Upon buying the lighter, Blackburn alleged, one of the men “told the clerks they were going to hear a loud boom soon” – which authorities know, he said, because the comment was captured on a store video camera.

He said the trio first blew up a mailbox at the junior high, then moved on to the Elks’ hall. Finally, he alleged, they committed “the most heinous of all” their offenses, when they taped a pipe bomb to the front window of the Wilson Pro Photo Shop on West Washington Street, near the Nelsonville town square.

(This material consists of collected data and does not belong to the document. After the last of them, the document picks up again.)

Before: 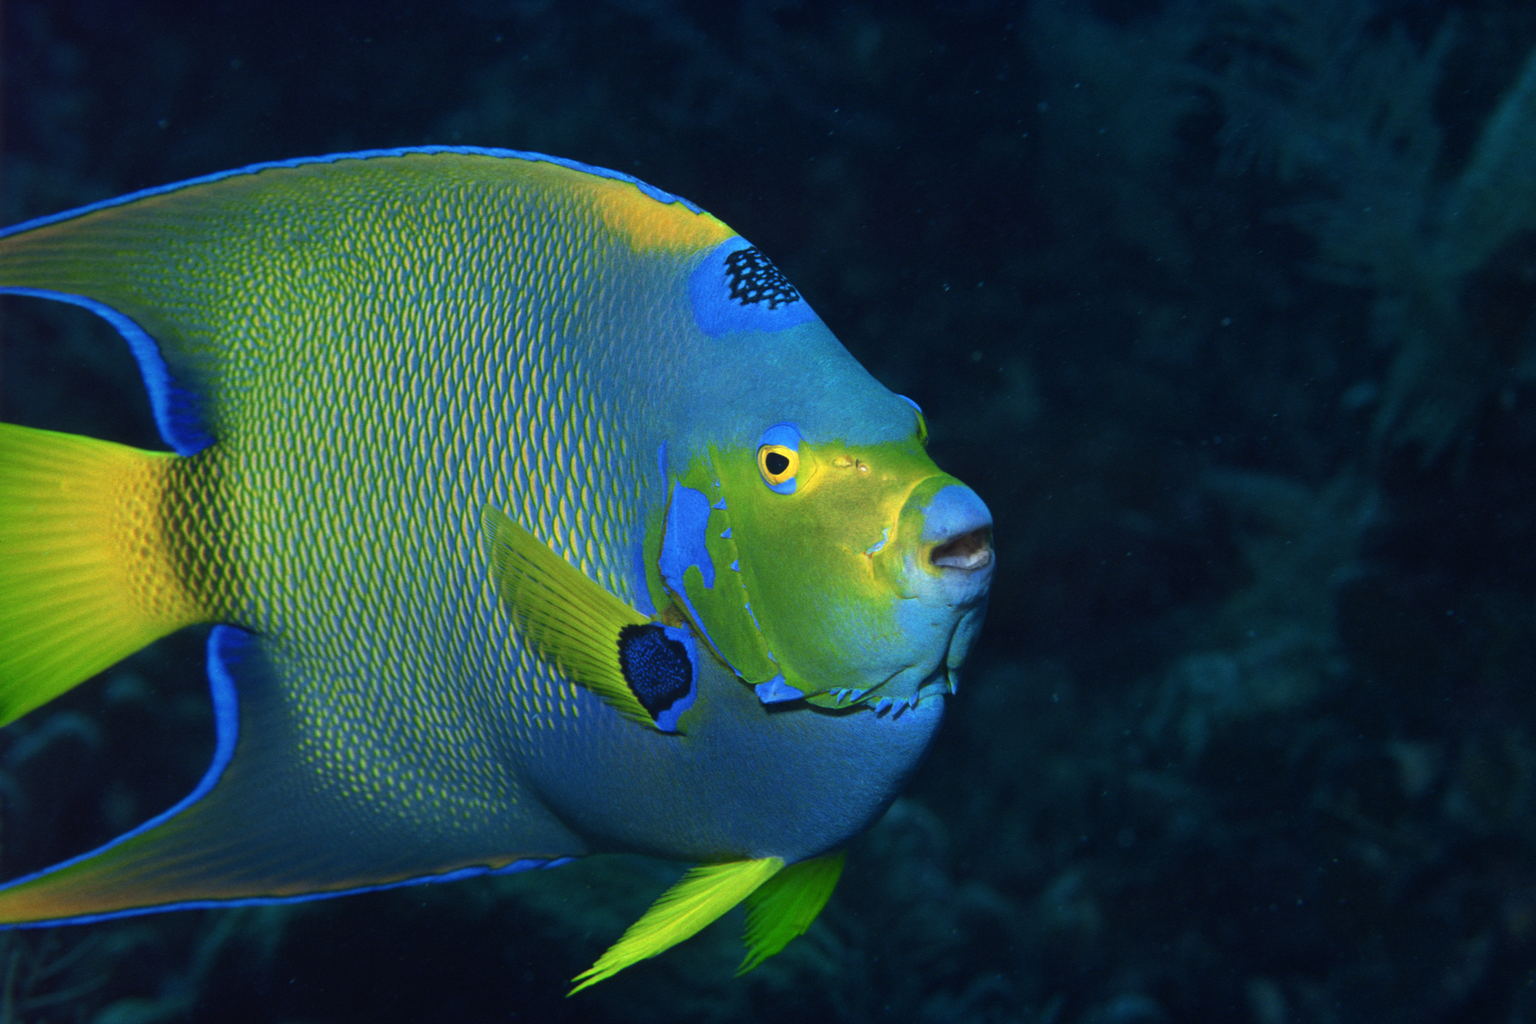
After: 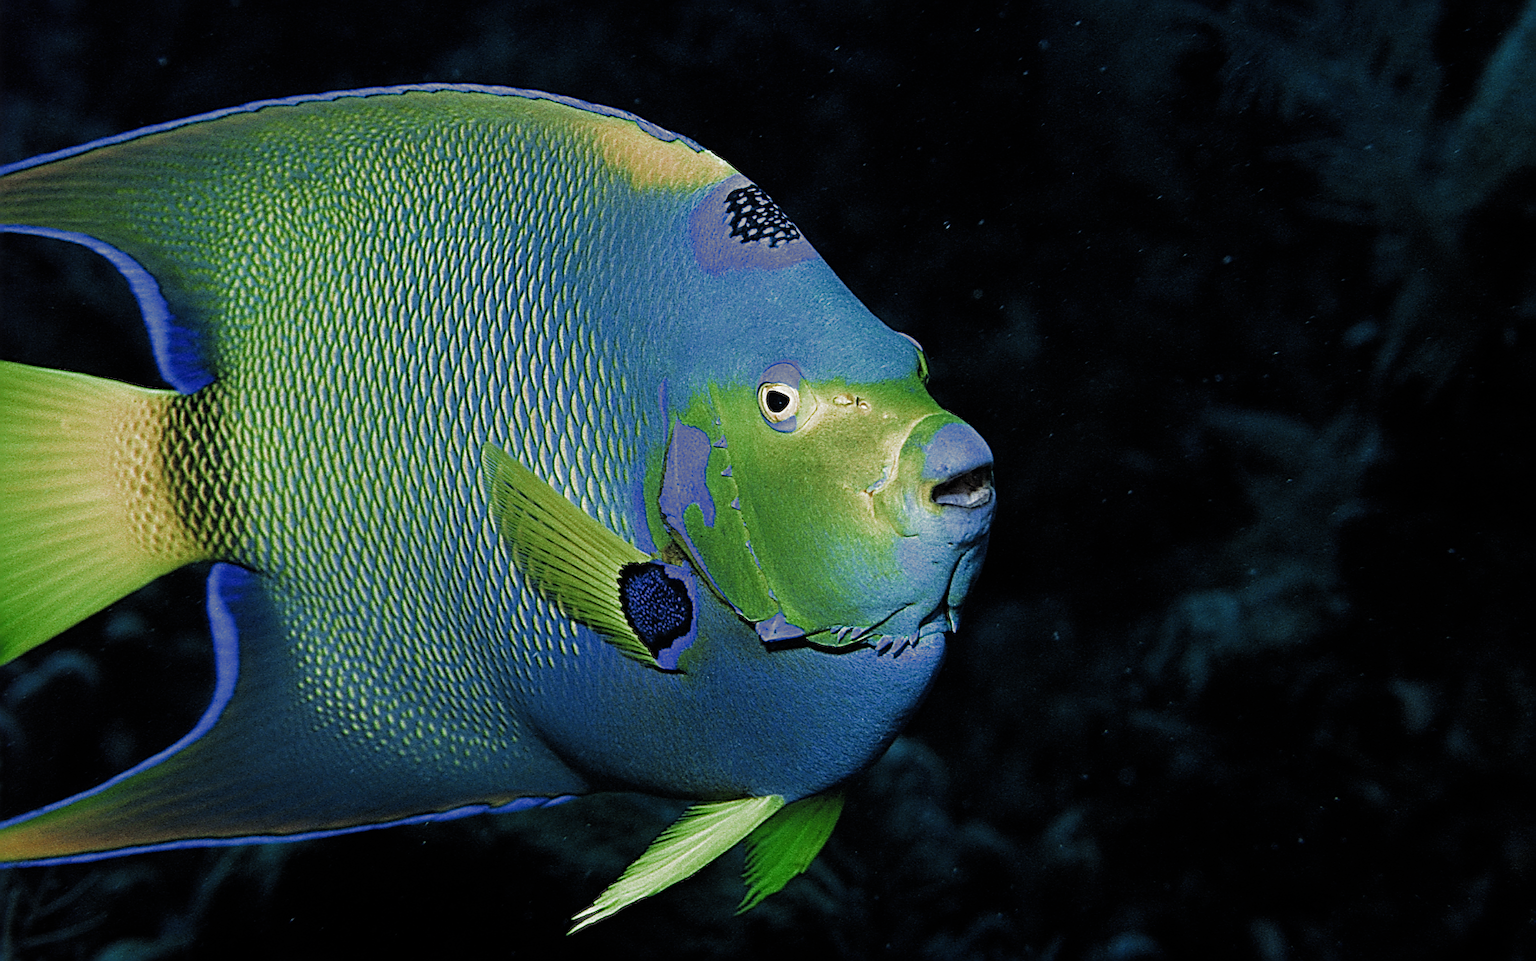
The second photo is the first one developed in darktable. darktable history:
sharpen: amount 1.996
filmic rgb: black relative exposure -4.92 EV, white relative exposure 2.83 EV, hardness 3.7, add noise in highlights 0.001, preserve chrominance max RGB, color science v3 (2019), use custom middle-gray values true, contrast in highlights soft
crop and rotate: top 6.091%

The resultant explosion kept the road closed off for many hours, and did more than $1,000 of damage to Wilson’s, Blackburn said. Making the crime even worse, he said, is that when questioned, the defendants admitted that they had in past incidents fired paintballs at the business as well.

Their stated motive for targeting Wilson’s, according to Blackburn, was “because the owner of the business was weird.” He suggested this might refer to the fact that the owner has suffered a stroke which affects his behavior.

Blackburn said the pipe bomb used was a PVC pipe sealed at both ends, packed with gunpowder and shrapnel such as nails and tacks, which could have caused injury or death to anyone who had been walking by when it went off.

“The only reason we don’t have some physical harm here is because we were lucky,” he declared.

Cornn set bond for each of the three at $150,000, with no 10 percent allowed.